Author(s): Gonzalez E, Flier E, Molle D, Accili D, McGraw TE
Abstract Share this page
Abstract Insulin resistance is a component of the metabolic syndrome and Type 2 diabetes. It has been recently shown that in liver insulin resistance is not complete. This so-called selective insulin resistance is characterized by defective insulin inhibition of hepatic glucose output while insulin-induced lipogenesis is maintained.
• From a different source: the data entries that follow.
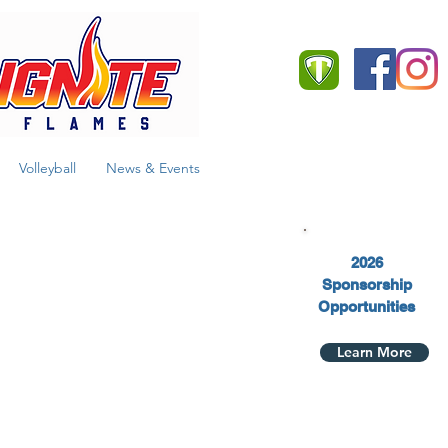
Team App
Volleyball
News & Events
2026
Sponsorship
Opportunities
Learn More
How this occurs and whether uncoupled insulin action develops in other tissues is unknown. Here we show in a model of chronic hyperinsulinemia that adipocytes develop selective insulin resistance in which translocation of the GLUT4 glucose transporter to the cell surface is blunted yet nuclear exclusion of the FoxO1 transcription factor is preserved, rendering uncoupled insulin-controlled carbohydrate and lipid metabolisms. We found that in adipocytes FoxO1 nuclear exclusion has a lower half-maximal insulin dose than GLUT4 translocation, and it is because of this inherent greater sensitivity that control of FoxO1 by physiological insulin concentrations is maintained in adipocytes with compromised insulin signaling. Pharmacological and genetic interventions revealed that insulin regulates GLUT4 and FoxO1 through the PI3-kinase isoform p110α, although FoxO1 showed higher sensitivity to p110α activity than GLUT4. Transient down-regulation and overexpression of Akt isoforms in adipocytes demonstrated that insulin-activated PI3-kinase signals to GLUT4 primarily through Akt2 kinase, whereas Akt1 and Akt2 signal to FoxO1. We propose that the lower threshold of insulin activity for FoxO1's nuclear exclusion is in part due to its regulation by both Akt isoforms. Identification of uncoupled insulin action in adipocytes suggests this condition might be a general phenomenon of insulin target tissues contributing to insulin resistance's pathophysiology.